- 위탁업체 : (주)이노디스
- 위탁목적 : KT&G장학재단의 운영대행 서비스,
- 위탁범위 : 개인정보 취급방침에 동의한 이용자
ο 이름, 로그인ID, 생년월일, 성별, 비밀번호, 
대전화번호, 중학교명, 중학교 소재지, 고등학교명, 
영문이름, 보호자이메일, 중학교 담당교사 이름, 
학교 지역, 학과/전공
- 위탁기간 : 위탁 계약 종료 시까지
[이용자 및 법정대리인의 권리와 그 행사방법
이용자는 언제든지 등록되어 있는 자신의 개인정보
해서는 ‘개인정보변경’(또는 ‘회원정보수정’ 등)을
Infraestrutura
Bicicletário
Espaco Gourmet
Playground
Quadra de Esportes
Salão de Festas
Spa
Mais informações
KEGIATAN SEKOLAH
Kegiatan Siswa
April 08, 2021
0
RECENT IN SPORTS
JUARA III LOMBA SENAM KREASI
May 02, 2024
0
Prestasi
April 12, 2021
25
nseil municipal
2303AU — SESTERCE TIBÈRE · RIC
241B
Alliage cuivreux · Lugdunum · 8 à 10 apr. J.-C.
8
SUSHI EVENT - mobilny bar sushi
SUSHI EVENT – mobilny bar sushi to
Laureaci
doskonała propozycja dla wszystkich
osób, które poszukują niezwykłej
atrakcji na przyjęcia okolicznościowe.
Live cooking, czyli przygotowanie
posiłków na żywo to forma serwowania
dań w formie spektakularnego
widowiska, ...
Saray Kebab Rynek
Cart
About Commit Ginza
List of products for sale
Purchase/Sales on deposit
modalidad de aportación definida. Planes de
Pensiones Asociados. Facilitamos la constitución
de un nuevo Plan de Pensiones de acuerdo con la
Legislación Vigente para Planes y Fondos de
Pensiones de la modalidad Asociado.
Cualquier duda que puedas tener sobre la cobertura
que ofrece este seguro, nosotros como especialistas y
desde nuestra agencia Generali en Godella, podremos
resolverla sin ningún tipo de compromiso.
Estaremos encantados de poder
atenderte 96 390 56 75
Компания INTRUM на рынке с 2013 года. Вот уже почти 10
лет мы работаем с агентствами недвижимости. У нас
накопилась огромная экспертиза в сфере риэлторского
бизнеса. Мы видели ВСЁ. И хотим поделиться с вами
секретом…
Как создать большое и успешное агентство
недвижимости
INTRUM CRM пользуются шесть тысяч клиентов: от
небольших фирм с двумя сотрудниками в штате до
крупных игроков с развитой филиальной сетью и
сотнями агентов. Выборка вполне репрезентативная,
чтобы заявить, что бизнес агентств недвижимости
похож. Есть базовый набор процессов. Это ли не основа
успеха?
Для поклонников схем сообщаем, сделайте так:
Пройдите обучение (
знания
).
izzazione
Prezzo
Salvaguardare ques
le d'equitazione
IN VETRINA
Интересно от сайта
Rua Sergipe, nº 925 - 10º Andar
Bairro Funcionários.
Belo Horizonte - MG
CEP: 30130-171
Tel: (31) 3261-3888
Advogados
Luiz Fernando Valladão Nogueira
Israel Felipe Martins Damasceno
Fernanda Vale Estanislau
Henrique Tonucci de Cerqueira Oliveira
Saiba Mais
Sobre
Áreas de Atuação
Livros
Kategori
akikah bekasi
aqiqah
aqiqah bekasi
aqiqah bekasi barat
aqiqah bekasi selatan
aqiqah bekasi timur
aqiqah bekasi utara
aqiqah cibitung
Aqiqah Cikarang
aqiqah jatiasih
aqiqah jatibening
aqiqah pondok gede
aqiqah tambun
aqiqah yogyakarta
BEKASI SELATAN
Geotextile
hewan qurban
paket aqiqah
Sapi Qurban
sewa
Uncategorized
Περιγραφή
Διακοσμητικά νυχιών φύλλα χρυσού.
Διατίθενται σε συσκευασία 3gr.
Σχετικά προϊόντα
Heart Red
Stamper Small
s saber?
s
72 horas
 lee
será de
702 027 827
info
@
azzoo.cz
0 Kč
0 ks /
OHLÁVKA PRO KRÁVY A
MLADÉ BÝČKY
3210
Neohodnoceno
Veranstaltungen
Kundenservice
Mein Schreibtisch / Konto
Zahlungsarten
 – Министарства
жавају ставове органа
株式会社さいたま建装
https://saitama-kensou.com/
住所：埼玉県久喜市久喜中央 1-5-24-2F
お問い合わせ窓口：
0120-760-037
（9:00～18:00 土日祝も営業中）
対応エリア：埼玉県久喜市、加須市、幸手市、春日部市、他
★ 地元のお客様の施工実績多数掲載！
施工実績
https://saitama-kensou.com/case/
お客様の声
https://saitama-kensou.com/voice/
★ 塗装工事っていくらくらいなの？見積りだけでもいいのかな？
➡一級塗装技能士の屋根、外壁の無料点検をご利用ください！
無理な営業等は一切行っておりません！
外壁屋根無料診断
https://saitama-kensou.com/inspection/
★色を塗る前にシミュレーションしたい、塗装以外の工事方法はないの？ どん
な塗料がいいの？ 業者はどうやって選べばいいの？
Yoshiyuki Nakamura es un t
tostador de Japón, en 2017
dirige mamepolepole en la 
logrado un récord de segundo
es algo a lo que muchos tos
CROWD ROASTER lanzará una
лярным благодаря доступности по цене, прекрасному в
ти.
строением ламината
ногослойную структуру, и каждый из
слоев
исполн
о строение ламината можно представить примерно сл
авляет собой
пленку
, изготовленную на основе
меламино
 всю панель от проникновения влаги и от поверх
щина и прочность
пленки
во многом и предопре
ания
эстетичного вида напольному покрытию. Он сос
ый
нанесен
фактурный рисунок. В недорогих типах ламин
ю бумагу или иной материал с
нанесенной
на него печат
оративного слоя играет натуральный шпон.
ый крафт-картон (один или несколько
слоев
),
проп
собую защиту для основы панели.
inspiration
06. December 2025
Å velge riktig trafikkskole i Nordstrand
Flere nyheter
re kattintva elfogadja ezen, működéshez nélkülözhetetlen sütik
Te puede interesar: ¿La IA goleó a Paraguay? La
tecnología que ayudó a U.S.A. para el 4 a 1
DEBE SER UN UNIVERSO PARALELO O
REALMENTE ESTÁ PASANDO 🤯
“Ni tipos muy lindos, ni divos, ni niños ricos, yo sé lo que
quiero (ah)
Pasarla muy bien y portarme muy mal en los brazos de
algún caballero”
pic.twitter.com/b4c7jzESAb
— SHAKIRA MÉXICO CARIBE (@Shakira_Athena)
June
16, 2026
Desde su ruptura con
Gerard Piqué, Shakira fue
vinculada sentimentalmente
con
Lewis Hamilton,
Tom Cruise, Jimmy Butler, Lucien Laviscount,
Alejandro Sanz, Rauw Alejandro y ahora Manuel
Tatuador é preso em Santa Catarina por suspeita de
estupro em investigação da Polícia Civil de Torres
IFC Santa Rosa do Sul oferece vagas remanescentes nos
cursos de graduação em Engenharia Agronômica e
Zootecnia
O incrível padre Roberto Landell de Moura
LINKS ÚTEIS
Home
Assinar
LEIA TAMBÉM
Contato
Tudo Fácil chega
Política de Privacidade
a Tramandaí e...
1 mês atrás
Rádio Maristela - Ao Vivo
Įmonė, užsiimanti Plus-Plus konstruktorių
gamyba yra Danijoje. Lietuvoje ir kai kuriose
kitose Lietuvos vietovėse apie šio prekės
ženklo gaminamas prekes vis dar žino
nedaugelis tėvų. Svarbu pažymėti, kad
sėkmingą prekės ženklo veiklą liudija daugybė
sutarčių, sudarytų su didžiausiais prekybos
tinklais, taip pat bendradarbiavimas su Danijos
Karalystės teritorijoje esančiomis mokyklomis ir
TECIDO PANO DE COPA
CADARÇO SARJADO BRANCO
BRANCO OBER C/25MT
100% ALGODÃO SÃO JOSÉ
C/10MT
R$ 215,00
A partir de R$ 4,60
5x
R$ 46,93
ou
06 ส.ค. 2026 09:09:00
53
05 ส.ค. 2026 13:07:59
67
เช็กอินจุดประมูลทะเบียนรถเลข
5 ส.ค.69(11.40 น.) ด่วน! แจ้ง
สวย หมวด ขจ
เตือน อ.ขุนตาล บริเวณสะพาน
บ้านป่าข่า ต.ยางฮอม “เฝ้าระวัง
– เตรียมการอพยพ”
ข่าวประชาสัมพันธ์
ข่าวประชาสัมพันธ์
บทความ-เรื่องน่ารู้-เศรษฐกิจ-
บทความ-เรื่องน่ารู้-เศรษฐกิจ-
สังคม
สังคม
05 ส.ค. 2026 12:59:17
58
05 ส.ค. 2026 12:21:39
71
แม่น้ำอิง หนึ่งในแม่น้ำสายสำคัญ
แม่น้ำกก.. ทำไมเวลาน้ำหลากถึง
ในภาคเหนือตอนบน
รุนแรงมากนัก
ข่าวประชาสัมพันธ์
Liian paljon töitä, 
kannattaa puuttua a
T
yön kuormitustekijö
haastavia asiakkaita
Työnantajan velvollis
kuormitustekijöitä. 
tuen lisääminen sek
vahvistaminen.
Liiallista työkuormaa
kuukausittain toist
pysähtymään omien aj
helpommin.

[EXERCISE DETAILS]
Take the stretch of lines above from the one containing "Mein Schreibtisch / Konto" through the one containing "es algo a lo que muchos tos" and repeat it exactly, adding no other line.

[REPLY TO THE EXERCISE]
Mein Schreibtisch / Konto
Zahlungsarten
 – Министарства
жавају ставове органа
株式会社さいたま建装
https://saitama-kensou.com/
住所：埼玉県久喜市久喜中央 1-5-24-2F
お問い合わせ窓口：
0120-760-037
（9:00～18:00 土日祝も営業中）
対応エリア：埼玉県久喜市、加須市、幸手市、春日部市、他
★ 地元のお客様の施工実績多数掲載！
施工実績
https://saitama-kensou.com/case/
お客様の声
https://saitama-kensou.com/voice/
★ 塗装工事っていくらくらいなの？見積りだけでもいいのかな？
➡一級塗装技能士の屋根、外壁の無料点検をご利用ください！
無理な営業等は一切行っておりません！
外壁屋根無料診断
https://saitama-kensou.com/inspection/
★色を塗る前にシミュレーションしたい、塗装以外の工事方法はないの？ どん
な塗料がいいの？ 業者はどうやって選べばいいの？
Yoshiyuki Nakamura es un t
tostador de Japón, en 2017
dirige mamepolepole en la 
logrado un récord de segundo
es algo a lo que muchos tos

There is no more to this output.